‘Caribbean tracks have changed a lot’

Anil Kumble was a small boy when India took on the West Indies in 1983 at Antigua where his predecessor Laxman Sivaramakrishnan made his Test debut, also as a `small boy’— at 17 years and 118 days, the youngest Test debutant for his country.

By :  migrator
Update: 2016-07-20 17:01 GMT
Laxman Sivaramakrishnan

Chennai

On Thursday, when Anil Kumble and his Indian team take the field against the West Indies at the new ground (Sir Vivian Richards stadium) in the first Test, the 50-year-old Siva might be going back in time thinking about the difficult period he and his team had during that tour against the likes of Michael Holding, Andy Roberts and Malcolm Marshall. 

Anil Kumble is without doubt the best Indian spinner in history for the number of wickets he took, but to many Siva is a case of what might have been in leg-spin bowling. Probably, he could have won more matches for India, ended up with 10 times the Test-wicket haul that he finally had in his kitty (26 wickets from nine matches). It was a clear case of a promising career that never took off the way it should have. 

“It was a different ground at Antigua, St John’s, when I made my debut,” recalls Siva, now a member of the governing council of the Tamil Nadu Premier League. And it was a forgettable debut as the Chennai leg-spinner went wicketless in the 25 overs he bowled against the West Indies in one innings of the drawn Test.

“Those days, we got spin-friendly pitch only in Trinidad (Port of Spain) and Antigua was a batting wicket but everything else was fast…fast...fast,” said Siva. “Look at the wickets now, you need to only switch on the TV and watch the Caribbean Premier League matches, where bowlers such as Sunil Narine are turning the ball square on every wicket.”

The former Indian international, who has 15 ODI wickets from 16 matches, said the West Indies board had done nothing to restore the fast-bowling tradition in the Caribbean.

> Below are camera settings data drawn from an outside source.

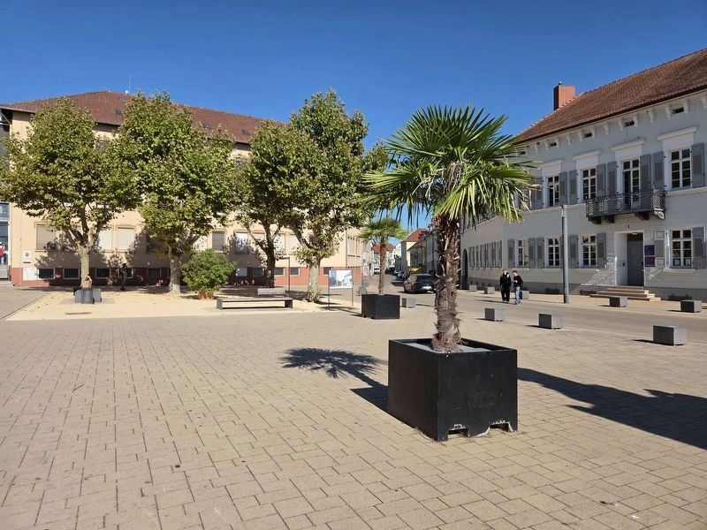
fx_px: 470
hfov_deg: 73.9
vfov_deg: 58.9
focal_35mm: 23
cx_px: 354
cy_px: 265
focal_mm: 5.4
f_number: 1.8
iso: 80
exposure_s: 1/5543
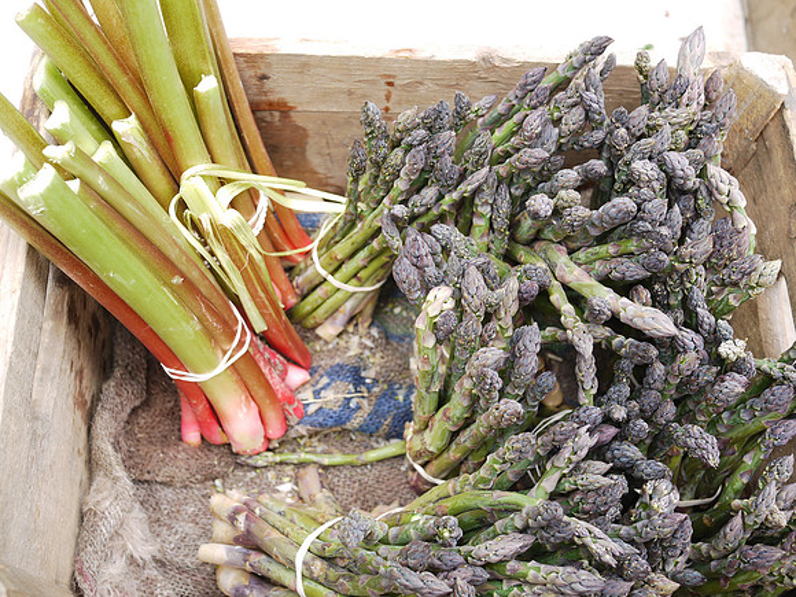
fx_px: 920
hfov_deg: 46.8
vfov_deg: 36.0
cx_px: 398
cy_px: 298
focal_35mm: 40
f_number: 3.2
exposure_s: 1/80
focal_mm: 20
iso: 100
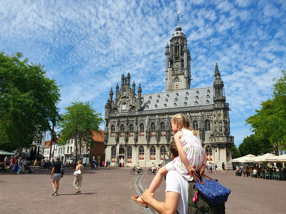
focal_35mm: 26
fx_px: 215
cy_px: 107
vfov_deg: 53.1
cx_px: 143
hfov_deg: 67.3
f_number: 2.4
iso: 50
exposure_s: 1/2000
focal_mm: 4.3
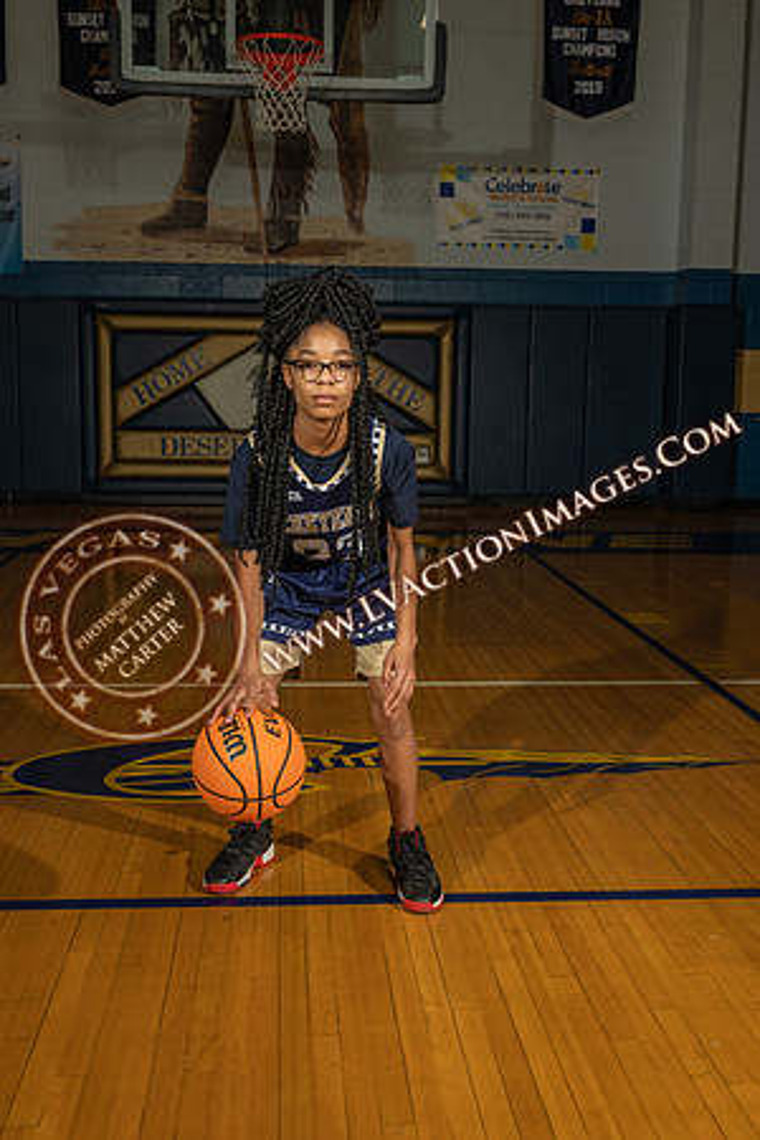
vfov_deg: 50.7
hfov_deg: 35.1
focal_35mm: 38
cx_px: 380
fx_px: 1203
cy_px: 570
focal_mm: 38
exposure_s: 1/200
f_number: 7.1
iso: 160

It took Siva more than a year after his Antigua debut to play his second Test for India and what he did in that match and series against England in Mumbai is history — man of the match for his 12-wicket ‘taandava’ at the Wankhede and the man of the series award for his 23 wickets. 

Today, Siva’s tribe is vanishing, though the former Indian international rates Yuzvendra Chahal as an exciting prospect.